A while ago, Jennifer Laughran (your Ablit colleague) posted over on the Blueboards about a story a client wrote that was extremely similar to another one being pitched. The story was quite unusual and yet two people had come up with a similar idea at the same time. Pure bizarre coincidence! But the style and tone of the two books WERE different because each had been written by a different author and illustrator.
I love this post. I’m full of ideas (have I told anyone about my environmentally toothbrush invention?!) but have, on occasion, discovered that my brilliant original idea was in fact someone else’s too. But now I feel more confident that the way I would write it would be different to the way anyone else would do it.
A while ago, Jennifer Laughran (your Ablit colleague) posted over on the Blueboards about a story a client wrote that was extremely similar to another one being pitched. The story was quite unusual and yet two people had come up with a similar idea at the same time. Pure bizarre coincidence! But the style and tone of the two books WERE different because each had been written by a different author and illustrator.
Oops.
I needed to hear this today. Thank you! I have to stop worrying about my WIP’s competition and be confident that my execution is the dealmaker.
And of course, it never fails, just when I’m supposed to working on revisions (due in 6 weeks!), I want to work on the WIP. (Snakes in the Port-a-potty) kidding!
Thank you for answering my question! I suspect that I am more of an ideas person and so have to pull my socks up and not be lazy when it comes to the execution. Who was it that said that writing is 1% inspiration and 99% perspiration? I need to get my deodorant out! 🙂
Just for the sake of argument, I’m also wondering if you can have a very average idea and execute it so well that it is just as good as a high concept book? Or is that just called ‘literary fiction’! 🙂
I played around with an idea outside of my genre. I fell in love with it, then tested it out my Important Ones on my blog with snippets.
My days are busy now, I got positive feedback and am on a roll, as they say. To top it all I found paint and started little pictures to go with the wip.
I have no idea where the idea came from, but I am so glad I followed it through.
Interesting site, I enjoyed my visit. 🙂
I 100% agree that writing a captivating story, one that grabs you and pulls you in, is all about execution. I would argue though, that while IDEAS are a dime a dozen, GREAT IDEAS are actually far more rare.

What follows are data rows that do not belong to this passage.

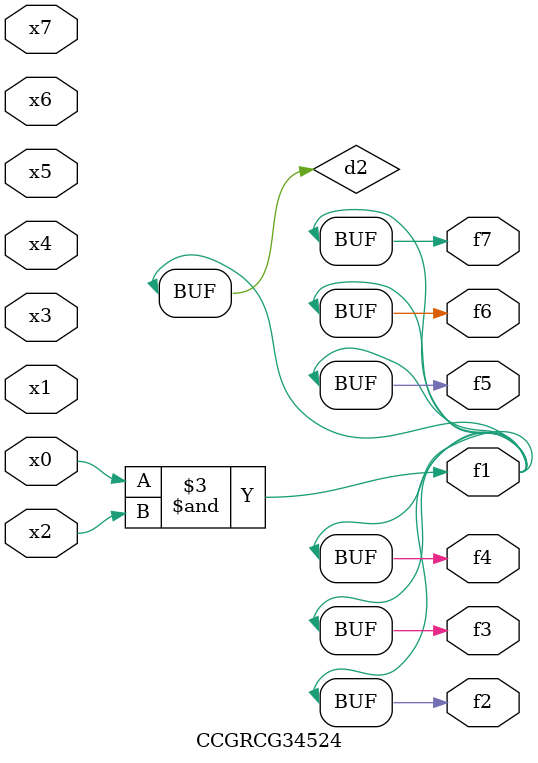
<source format=v>
module CCGRCG34524(
	input x0, x1, x2, x3, x4, x5, x6, x7,
	output f1, f2, f3, f4, f5, f6, f7
);

	wire d1, d2;

	nor (d1, x3, x6);
	and (d2, x0, x2);
	assign f1 = d2;
	assign f2 = d2;
	assign f3 = d2;
	assign f4 = d2;
	assign f5 = d2;
	assign f6 = d2;
	assign f7 = d2;
endmodule

</source>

I think it’s when these two things meet, when great ideas are fabulously executed, that the real magic happens. Sure, I’ve enjoyed many well executed books, but the ones that remain on my favorites list are the ones that have something particularly special or intriguing in the idea as well. Just my two cents.
As always, an excellent topic. Thanks for sharing!
It’s a good thing we don’t know when we sit down to the computer just how small our fab idea seems after hours and hours and hours and hours of revision!
I was surprised the first time I read an agent saying she’d rather have a strong voice than a solid plot, because plots are easier to fix. But it makes sense.
Someone once said that writing is like cross country running and I remember that pain barrier well. Some people don’t even reach it, they think they can whip passed everyone and cross the line, no mud on their legs, no stitch, no red face, smile at the adoring fans and do it again the next week. Ideas are the fun part, but the satisfaction of completing a manuscript is heaps more fun. If you were to finish a race and someone came up and said you went the wrong way, run another 2 miles in that direction, would you tell them to get lost or go run it? Give me a cross country over a sprint any day.
This post brings to mind a movie I recently saw, The Social Network. The premise was the starting of Facebook and who came up with the idea. My take on the movie is the execution should have won, therefore I would agree that with writing the execution trumps the idea every time.
We’ve all have wonderful ideas, but once on paper they don’t seem that great.